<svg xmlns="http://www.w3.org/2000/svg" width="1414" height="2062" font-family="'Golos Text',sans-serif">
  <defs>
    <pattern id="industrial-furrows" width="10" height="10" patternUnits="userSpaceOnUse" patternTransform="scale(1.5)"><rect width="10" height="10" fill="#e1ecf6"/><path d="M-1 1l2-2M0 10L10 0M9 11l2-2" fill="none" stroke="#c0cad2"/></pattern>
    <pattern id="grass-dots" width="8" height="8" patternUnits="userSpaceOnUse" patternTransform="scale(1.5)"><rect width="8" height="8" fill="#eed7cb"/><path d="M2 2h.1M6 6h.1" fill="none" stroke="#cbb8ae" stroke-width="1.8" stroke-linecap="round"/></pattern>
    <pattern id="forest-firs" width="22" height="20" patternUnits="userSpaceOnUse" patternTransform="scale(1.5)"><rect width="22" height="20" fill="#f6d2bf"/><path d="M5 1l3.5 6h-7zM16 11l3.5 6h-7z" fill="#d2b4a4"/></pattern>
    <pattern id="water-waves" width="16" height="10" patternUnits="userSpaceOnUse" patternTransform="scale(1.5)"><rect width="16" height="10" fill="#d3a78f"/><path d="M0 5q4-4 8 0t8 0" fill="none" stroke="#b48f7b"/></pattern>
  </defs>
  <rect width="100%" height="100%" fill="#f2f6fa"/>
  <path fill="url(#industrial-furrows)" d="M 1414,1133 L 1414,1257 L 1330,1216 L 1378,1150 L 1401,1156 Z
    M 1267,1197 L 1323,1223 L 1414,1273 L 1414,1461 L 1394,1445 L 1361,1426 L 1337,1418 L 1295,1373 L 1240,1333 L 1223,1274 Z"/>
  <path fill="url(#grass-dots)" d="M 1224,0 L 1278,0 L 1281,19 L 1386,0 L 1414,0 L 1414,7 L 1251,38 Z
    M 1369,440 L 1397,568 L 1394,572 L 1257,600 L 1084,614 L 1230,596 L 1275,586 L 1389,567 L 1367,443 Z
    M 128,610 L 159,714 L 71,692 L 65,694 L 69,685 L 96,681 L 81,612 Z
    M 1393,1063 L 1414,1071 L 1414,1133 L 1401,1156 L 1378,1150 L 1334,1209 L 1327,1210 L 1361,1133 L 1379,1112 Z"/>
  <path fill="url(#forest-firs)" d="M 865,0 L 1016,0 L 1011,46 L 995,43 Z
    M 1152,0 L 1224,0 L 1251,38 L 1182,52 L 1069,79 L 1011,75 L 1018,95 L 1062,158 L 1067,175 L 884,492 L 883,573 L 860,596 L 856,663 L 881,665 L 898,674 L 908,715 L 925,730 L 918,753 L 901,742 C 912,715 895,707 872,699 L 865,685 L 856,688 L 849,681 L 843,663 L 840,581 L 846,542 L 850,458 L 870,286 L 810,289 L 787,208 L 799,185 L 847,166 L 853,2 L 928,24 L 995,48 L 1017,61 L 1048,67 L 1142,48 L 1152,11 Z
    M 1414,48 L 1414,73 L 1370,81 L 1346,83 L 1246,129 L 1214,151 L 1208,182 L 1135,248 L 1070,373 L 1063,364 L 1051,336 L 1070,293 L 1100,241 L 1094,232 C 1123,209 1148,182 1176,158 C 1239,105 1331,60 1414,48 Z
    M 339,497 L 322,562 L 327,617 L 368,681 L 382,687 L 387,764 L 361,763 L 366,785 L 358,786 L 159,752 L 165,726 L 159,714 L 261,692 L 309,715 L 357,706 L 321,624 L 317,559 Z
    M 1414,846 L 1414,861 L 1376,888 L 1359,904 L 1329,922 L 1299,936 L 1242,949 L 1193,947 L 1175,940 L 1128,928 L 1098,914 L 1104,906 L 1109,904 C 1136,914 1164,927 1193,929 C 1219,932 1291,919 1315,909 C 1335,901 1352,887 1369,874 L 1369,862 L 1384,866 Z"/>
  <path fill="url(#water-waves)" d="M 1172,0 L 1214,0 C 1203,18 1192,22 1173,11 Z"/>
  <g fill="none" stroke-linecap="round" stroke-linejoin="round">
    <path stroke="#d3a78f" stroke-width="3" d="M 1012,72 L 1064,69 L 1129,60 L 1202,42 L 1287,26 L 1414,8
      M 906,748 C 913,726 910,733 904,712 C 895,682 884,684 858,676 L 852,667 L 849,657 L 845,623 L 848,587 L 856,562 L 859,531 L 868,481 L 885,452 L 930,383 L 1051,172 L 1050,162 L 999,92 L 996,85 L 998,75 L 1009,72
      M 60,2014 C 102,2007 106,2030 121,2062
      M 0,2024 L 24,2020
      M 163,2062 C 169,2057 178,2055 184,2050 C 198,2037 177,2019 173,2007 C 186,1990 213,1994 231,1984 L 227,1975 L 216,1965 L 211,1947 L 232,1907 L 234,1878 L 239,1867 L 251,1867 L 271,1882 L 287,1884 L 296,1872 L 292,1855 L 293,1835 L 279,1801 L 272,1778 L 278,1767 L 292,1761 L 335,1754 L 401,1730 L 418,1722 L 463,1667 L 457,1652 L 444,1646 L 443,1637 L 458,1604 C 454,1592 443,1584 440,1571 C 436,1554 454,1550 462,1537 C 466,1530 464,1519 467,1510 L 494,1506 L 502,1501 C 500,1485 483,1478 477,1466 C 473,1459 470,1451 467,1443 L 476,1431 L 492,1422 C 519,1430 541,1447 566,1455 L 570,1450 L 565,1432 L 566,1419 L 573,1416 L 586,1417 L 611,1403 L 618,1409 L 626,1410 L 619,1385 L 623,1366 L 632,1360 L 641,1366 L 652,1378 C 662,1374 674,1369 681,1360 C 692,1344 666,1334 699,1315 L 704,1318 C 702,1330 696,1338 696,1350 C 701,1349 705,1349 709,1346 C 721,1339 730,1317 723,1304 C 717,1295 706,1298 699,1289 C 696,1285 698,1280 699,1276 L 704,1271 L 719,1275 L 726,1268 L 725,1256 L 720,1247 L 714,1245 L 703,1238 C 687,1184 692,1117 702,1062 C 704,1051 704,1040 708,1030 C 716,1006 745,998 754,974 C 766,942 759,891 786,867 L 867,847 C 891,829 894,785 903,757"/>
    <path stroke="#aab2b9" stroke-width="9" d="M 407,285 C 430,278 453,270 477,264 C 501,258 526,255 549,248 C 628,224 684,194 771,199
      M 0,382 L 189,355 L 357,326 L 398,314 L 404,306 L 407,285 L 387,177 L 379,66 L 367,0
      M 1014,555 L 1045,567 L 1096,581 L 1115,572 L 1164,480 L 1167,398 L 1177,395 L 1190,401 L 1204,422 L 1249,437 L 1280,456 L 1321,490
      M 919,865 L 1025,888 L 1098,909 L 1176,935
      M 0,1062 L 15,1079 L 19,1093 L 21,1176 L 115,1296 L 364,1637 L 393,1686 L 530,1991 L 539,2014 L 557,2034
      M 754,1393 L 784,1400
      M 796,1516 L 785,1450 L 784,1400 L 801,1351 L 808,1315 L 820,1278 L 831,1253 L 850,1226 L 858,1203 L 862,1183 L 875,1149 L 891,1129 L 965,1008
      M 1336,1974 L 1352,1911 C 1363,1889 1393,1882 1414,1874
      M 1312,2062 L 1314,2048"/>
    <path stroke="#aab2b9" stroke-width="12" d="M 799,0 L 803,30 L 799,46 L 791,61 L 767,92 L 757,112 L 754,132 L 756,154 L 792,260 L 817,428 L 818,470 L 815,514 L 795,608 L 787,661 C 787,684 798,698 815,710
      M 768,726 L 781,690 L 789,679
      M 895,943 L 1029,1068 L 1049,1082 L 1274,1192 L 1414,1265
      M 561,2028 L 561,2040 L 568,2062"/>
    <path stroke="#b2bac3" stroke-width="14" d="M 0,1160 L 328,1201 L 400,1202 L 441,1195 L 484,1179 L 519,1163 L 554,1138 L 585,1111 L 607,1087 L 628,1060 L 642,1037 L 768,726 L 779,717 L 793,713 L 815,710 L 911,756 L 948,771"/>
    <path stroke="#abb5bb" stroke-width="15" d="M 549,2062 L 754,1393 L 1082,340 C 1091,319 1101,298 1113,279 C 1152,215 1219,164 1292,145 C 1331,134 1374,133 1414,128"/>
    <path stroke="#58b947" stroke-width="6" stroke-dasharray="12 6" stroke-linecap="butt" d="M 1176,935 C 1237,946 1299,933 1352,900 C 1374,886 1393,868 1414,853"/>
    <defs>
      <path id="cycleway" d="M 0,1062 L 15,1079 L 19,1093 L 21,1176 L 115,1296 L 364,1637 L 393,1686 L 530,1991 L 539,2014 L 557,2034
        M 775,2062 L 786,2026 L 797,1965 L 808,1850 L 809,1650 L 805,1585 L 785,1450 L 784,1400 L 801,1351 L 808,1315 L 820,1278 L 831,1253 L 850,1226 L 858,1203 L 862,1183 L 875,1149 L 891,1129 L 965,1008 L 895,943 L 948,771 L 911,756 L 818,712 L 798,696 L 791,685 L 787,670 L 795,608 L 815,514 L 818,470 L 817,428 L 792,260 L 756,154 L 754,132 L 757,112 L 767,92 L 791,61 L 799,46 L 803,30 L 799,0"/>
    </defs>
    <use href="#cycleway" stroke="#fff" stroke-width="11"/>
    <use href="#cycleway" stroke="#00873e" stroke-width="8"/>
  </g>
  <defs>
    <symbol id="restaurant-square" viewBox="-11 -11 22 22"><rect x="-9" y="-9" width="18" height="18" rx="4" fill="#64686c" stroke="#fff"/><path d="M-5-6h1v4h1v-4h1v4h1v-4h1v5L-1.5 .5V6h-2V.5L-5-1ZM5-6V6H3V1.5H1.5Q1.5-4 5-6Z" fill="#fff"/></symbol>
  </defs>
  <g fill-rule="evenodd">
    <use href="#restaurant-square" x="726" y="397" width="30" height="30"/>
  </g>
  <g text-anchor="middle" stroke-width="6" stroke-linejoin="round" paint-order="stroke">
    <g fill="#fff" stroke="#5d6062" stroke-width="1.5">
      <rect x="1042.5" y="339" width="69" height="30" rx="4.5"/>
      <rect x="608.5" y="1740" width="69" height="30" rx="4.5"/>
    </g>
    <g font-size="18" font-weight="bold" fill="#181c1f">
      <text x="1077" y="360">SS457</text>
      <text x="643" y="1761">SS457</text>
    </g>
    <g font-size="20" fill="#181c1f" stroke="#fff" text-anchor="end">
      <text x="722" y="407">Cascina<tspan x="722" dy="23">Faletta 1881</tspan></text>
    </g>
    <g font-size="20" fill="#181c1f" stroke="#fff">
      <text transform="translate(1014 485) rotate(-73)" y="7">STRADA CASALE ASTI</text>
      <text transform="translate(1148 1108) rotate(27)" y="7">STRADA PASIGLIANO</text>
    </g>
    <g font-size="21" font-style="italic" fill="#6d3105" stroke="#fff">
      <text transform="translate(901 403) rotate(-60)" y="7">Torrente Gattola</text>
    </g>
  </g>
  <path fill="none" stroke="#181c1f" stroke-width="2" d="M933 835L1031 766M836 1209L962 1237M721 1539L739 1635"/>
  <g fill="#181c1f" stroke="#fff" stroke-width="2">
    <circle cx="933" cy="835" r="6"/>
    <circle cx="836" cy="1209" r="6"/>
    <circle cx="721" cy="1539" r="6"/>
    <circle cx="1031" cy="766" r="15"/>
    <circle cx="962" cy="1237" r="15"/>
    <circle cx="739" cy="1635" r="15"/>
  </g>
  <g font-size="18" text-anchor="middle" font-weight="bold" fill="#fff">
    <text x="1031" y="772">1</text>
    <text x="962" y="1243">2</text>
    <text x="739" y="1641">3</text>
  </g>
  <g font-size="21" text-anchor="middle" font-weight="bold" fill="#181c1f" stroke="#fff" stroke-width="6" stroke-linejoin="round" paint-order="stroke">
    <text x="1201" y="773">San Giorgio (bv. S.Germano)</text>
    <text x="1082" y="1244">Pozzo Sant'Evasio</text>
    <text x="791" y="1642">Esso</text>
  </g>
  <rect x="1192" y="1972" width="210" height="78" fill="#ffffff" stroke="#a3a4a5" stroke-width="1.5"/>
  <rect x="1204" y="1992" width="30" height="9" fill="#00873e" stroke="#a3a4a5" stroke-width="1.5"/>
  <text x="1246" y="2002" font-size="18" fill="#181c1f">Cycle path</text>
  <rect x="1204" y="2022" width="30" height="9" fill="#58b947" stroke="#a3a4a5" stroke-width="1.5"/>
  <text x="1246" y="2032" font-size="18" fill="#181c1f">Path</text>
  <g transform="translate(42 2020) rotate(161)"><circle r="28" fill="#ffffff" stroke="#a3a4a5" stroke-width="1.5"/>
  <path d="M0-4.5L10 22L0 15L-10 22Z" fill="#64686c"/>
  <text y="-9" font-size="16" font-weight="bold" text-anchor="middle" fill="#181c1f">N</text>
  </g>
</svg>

+ + + + +

#### [TASK DIRECTIONS]
Print again the lines of the entries above that fall between the line holding "M 128,610 L" and the line holding "M 0,2024 L 24,2020", inclusive, exactly as they stand.

#### [ANSWER TO THIS EXERCISE]
    M 128,610 L 159,714 L 71,692 L 65,694 L 69,685 L 96,681 L 81,612 Z
    M 1393,1063 L 1414,1071 L 1414,1133 L 1401,1156 L 1378,1150 L 1334,1209 L 1327,1210 L 1361,1133 L 1379,1112 Z"/>
  <path fill="url(#forest-firs)" d="M 865,0 L 1016,0 L 1011,46 L 995,43 Z
    M 1152,0 L 1224,0 L 1251,38 L 1182,52 L 1069,79 L 1011,75 L 1018,95 L 1062,158 L 1067,175 L 884,492 L 883,573 L 860,596 L 856,663 L 881,665 L 898,674 L 908,715 L 925,730 L 918,753 L 901,742 C 912,715 895,707 872,699 L 865,685 L 856,688 L 849,681 L 843,663 L 840,581 L 846,542 L 850,458 L 870,286 L 810,289 L 787,208 L 799,185 L 847,166 L 853,2 L 928,24 L 995,48 L 1017,61 L 1048,67 L 1142,48 L 1152,11 Z
    M 1414,48 L 1414,73 L 1370,81 L 1346,83 L 1246,129 L 1214,151 L 1208,182 L 1135,248 L 1070,373 L 1063,364 L 1051,336 L 1070,293 L 1100,241 L 1094,232 C 1123,209 1148,182 1176,158 C 1239,105 1331,60 1414,48 Z
    M 339,497 L 322,562 L 327,617 L 368,681 L 382,687 L 387,764 L 361,763 L 366,785 L 358,786 L 159,752 L 165,726 L 159,714 L 261,692 L 309,715 L 357,706 L 321,624 L 317,559 Z
    M 1414,846 L 1414,861 L 1376,888 L 1359,904 L 1329,922 L 1299,936 L 1242,949 L 1193,947 L 1175,940 L 1128,928 L 1098,914 L 1104,906 L 1109,904 C 1136,914 1164,927 1193,929 C 1219,932 1291,919 1315,909 C 1335,901 1352,887 1369,874 L 1369,862 L 1384,866 Z"/>
  <path fill="url(#water-waves)" d="M 1172,0 L 1214,0 C 1203,18 1192,22 1173,11 Z"/>
  <g fill="none" stroke-linecap="round" stroke-linejoin="round">
    <path stroke="#d3a78f" stroke-width="3" d="M 1012,72 L 1064,69 L 1129,60 L 1202,42 L 1287,26 L 1414,8
      M 906,748 C 913,726 910,733 904,712 C 895,682 884,684 858,676 L 852,667 L 849,657 L 845,623 L 848,587 L 856,562 L 859,531 L 868,481 L 885,452 L 930,383 L 1051,172 L 1050,162 L 999,92 L 996,85 L 998,75 L 1009,72
      M 60,2014 C 102,2007 106,2030 121,2062
      M 0,2024 L 24,2020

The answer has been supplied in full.